Render the lines below as a numbered list, leaving out blank lines and the pictures.

Start of Information given

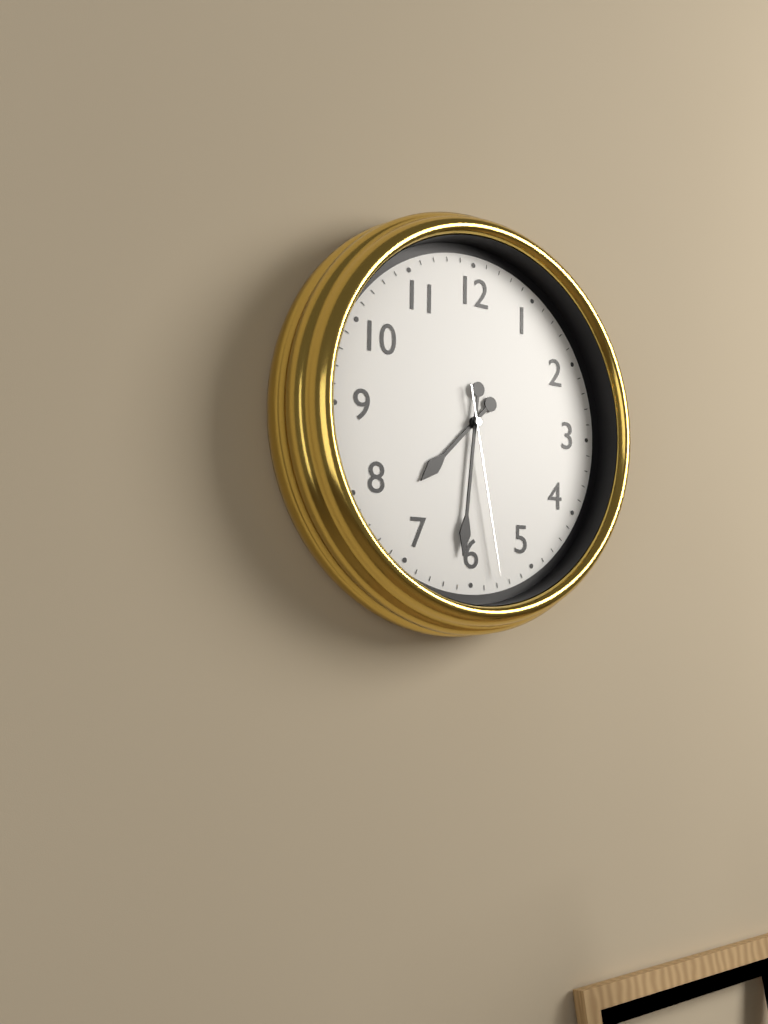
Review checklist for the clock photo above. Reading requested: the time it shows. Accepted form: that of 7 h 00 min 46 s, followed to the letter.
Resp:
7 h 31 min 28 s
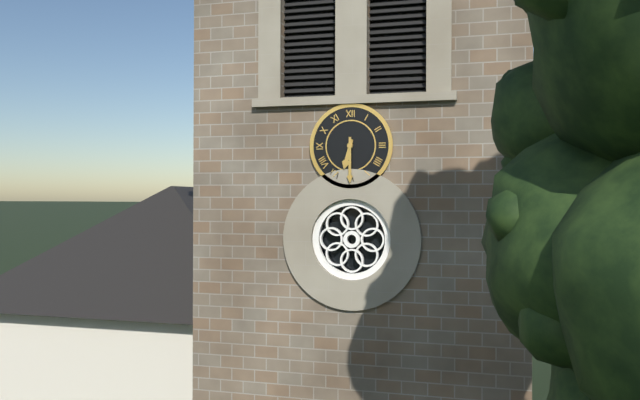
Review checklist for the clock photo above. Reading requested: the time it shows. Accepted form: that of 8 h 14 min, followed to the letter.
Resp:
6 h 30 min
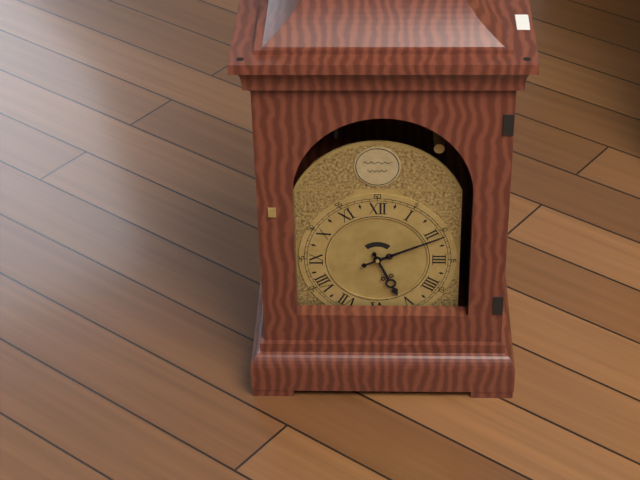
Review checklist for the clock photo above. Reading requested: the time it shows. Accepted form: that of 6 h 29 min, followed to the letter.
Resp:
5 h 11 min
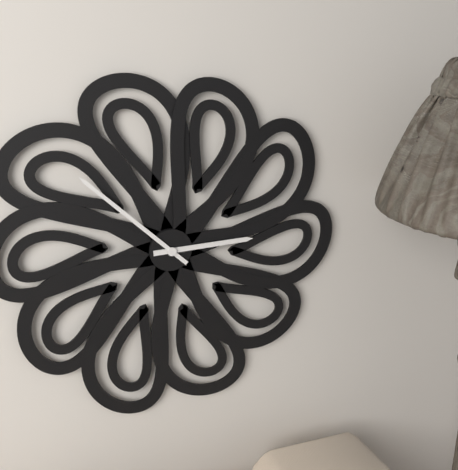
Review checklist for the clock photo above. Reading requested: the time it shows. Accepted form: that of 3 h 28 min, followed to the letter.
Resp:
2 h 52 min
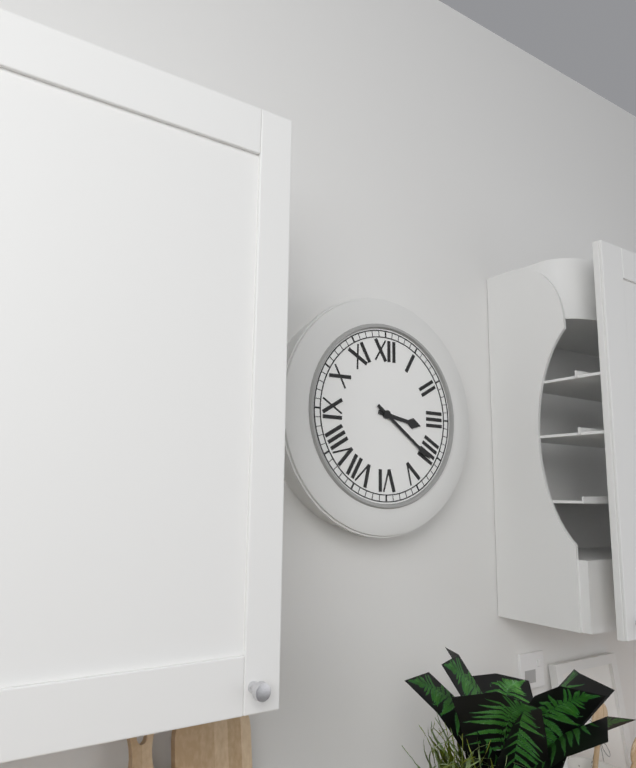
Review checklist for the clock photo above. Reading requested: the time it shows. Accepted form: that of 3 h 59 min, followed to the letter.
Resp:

End of Information given

Exercise answer:
1. Review checklist for the clock photo above. Reading requested: the time it shows. Accepted form: that of 7 h 00 min 46 s, followed to the letter.
2. Resp:
3. 7 h 31 min 28 s
4. Review checklist for the clock photo above. Reading requested: the time it shows. Accepted form: that of 8 h 14 min, followed to the letter.
5. Resp:
6. 6 h 30 min
7. Review checklist for the clock photo above. Reading requested: the time it shows. Accepted form: that of 6 h 29 min, followed to the letter.
8. Resp:
9. 5 h 11 min
10. Review checklist for the clock photo above. Reading requested: the time it shows. Accepted form: that of 3 h 28 min, followed to the letter.
11. Resp:
12. 2 h 52 min
13. Review checklist for the clock photo above. Reading requested: the time it shows. Accepted form: that of 3 h 59 min, followed to the letter.
14. Resp:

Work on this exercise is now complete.